> [CONSIGNES]:
[1] Réponds à ces questions sur l'extrait sur Maximilien et Marguerite d'Autriche :
(a) D'après la note [21], dans quelle ville La Roche-Beaucourt a-t-il écrit sa lettre du 8 janvier 1519 ?
(b) Quelles fonctions Jean de Marnix occupait-il auprès de Marguerite d'Autriche ?
(c) Quel âge avait Jean-Frédéric de Saxe ?
[2] Écris la suite de l'extrait sur Maximilien et Marguerite d'Autriche, à partir de sa dernière phrase.
### EXTRAIT FOURNI ###
Ô mort trop oultrageuse !

Tu a estain la fleur chevaleureuse

Et as vaincu celluy qui fust vainqueur,

Maximilien, ce très-noble empereur,

Qui en bonté à nul ne se compère.

C'estoy César, mon seul seigneur et père,

Mais tu l'as mis en trop piteux estat,

Sépulture au chasteau Nieustat.....

(Albums de Marguerite d'Autriche, p. 101.)

[20] Ces détails sont consignés dans une lettre datée de Paris, 28 février 1519, et adressée au cardinal Wolsey par sir Thomas Boleyn. Original letters, t. Ier, p. 147.

[21] C'est ce que rapportait La Roche-Beaucourt, ambassadeur de France, dans une lettre écrite de Saragosse, le 8 janvier 1519 : Jeudi derrenier en oyant la grant messe, présents beaucoup de gens, il (le roi Charles) tomba par terre, estant de genoulx et demeura, cuydant qu'il feust mort, l'espace de plus de deux heures, sans pousser, et avoit le visage tout tourné, et fut emporté en sa chambre. Dépêche citée par M. Mignet dans l'ouvrage qu'il a consacré à la retraite de Charles-Quint au monastère de Yuste. Voir le chap. Ier.

[22] Jean de Marnix, seigneur de Thoulouze (en Bourgogne), était secrétaire et trésorier général de Marguerite d'Autriche. Issu d'une noble famille de la Tarentaise (duché de Savoie), il avait suivi l'archiduchesse dans les Pays-Bas, lorsqu'elle eut perdu le duc Philibert, son second époux. Ce ministre, qui jouissait de toute la confiance de Marguerite d'Autriche, fut le grand'père du célèbre Philippe de Marnix, seigneur du Mont-Ste-Aldegonde.

La correspondance de Maximilien et de Marguerite d'Autriche contient des témoignages nombreux de la considération dont Jean de Marnix était l'objet. Le 7 novembre 1510, par une lettre écrite de Brisach, l'Empereur prie sa fille de lui envoyer incontinent son secrétaire Marnix, parce qu'il désire conférer avec celui-ci sur les contestations relatives à la Gueldre. Nous voulons, dit-il, sur ce plus avant disputer avec vostre dit secrétaire. Le 14 mars suivant, Marguerite, par une lettre autographe, priait son père de lire ou faire lire en sa présence par Marnix et non à autre les conseils qu'elle lui envoyait très-confidentiellement pour la direction des affaires, etc. (Correspondance de Maximilien Ier, t. J, p. 348, 386 et passim.)

[23] Jean-Frédéric de Saxe, neveu de l'électeur, alors âgé de seize ans.

[24] Voir ces instructions dans les Négociations diplomatiques, etc., t. II, pp. 194 et suivantes.

[25] Négociations diplomatiques, etc., t. II, pp. 189 et suivantes.

[26] Maximilien de Berghes à Marguerite d'Autriche, d'Augsbourg, 14 février 1519. (Négociations diplomatiques, etc., t. II, p. 223 et suivantes.)
### DONNÉES ###
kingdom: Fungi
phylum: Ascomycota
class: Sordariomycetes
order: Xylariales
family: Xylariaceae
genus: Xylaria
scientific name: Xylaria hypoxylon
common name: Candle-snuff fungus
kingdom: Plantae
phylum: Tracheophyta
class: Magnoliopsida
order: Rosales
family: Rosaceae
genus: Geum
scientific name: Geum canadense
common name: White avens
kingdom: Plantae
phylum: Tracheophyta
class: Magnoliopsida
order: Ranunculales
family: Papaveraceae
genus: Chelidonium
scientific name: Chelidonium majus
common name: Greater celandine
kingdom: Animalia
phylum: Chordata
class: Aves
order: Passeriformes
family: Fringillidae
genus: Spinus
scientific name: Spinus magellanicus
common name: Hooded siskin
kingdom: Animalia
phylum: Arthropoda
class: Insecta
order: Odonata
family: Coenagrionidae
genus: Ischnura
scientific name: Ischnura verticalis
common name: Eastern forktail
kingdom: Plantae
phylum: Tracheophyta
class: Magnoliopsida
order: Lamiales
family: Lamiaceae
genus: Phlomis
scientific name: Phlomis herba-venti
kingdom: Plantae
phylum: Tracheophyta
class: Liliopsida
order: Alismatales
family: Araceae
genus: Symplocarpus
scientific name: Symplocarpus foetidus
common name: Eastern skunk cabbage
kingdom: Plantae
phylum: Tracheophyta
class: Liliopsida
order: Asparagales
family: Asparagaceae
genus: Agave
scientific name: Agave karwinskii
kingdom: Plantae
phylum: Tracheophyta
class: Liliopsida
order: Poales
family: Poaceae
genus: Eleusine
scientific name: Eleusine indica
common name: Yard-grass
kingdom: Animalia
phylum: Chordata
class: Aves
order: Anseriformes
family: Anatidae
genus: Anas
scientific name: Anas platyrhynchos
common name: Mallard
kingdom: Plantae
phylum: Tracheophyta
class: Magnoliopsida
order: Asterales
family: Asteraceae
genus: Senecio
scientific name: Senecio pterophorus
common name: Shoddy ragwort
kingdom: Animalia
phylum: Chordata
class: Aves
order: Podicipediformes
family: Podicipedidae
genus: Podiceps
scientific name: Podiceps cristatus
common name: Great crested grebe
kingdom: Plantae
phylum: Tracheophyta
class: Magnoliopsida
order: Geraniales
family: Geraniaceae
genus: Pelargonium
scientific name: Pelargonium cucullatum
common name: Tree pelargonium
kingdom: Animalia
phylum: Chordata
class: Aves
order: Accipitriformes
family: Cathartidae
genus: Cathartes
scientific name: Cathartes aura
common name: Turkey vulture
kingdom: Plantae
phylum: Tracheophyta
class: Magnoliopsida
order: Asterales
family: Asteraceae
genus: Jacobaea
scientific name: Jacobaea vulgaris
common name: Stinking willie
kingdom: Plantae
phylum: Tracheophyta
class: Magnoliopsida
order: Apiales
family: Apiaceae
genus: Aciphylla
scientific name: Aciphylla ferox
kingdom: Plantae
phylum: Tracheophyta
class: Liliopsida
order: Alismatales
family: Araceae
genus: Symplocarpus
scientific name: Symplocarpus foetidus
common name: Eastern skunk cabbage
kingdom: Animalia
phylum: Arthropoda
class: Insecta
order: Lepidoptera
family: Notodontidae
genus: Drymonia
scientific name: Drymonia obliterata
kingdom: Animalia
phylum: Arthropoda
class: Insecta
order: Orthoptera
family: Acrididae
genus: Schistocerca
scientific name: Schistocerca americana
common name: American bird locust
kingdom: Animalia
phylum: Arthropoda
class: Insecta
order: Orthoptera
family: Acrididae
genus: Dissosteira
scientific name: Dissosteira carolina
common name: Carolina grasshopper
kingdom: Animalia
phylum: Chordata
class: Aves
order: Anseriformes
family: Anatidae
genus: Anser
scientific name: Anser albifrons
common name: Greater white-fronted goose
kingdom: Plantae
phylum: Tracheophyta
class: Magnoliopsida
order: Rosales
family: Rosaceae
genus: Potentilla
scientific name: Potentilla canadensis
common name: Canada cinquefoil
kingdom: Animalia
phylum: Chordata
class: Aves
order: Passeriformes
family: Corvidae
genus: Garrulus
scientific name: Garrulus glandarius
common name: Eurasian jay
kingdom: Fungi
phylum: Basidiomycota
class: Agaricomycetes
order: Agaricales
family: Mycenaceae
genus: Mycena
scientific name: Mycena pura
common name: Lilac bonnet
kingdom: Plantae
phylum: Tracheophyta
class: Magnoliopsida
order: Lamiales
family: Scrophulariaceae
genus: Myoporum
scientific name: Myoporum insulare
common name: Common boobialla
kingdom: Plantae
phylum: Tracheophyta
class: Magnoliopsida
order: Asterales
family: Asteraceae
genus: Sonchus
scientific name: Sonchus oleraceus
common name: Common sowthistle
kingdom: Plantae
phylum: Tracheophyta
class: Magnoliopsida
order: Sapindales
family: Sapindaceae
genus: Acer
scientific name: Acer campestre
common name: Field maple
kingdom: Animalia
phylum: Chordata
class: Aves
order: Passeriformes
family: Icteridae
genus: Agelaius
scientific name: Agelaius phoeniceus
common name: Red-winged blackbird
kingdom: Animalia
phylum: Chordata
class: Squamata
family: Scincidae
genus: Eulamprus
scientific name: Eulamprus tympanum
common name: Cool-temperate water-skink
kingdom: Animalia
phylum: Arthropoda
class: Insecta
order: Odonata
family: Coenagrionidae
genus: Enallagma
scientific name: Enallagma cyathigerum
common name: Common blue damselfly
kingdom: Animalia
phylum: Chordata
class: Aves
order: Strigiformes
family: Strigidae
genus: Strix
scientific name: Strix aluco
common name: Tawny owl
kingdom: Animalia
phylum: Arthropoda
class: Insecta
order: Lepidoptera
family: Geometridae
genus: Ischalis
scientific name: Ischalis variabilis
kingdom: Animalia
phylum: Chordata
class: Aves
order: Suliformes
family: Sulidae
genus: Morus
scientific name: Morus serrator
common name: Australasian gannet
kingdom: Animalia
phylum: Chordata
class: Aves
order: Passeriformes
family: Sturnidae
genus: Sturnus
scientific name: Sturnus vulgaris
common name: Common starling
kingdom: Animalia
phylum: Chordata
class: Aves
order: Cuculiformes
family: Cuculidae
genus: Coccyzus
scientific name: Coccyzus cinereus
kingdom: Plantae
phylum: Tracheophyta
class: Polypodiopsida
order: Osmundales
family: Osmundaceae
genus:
###
> [RÉPONSES]:
[1]
(a) À Saragosse.
(b) Il était son secrétaire et trésorier général.
(c) Il avait seize ans.

[2]
[27] Négociations diplomatiques, etc., t. II, p. 238.

[28] Négociations diplomatiques, etc., t. II, p. 235.

[29] Jean de Marnix à Marguerite d'Autriche, d'Augsbourg, 20 février 1519. (Négociations diplomatiques, etc., t. II, p. 251.)

[30] Dans une lettre du 12 mars, le Roi Catholique expliquait comment Maximilien de Berghes, Sgr de Zevenberghe, n'avait pas été compris parmi les premiers commissaires : on le croyait en Suisse.

[31] Pontus Heuterus, lib. VII, p. 316.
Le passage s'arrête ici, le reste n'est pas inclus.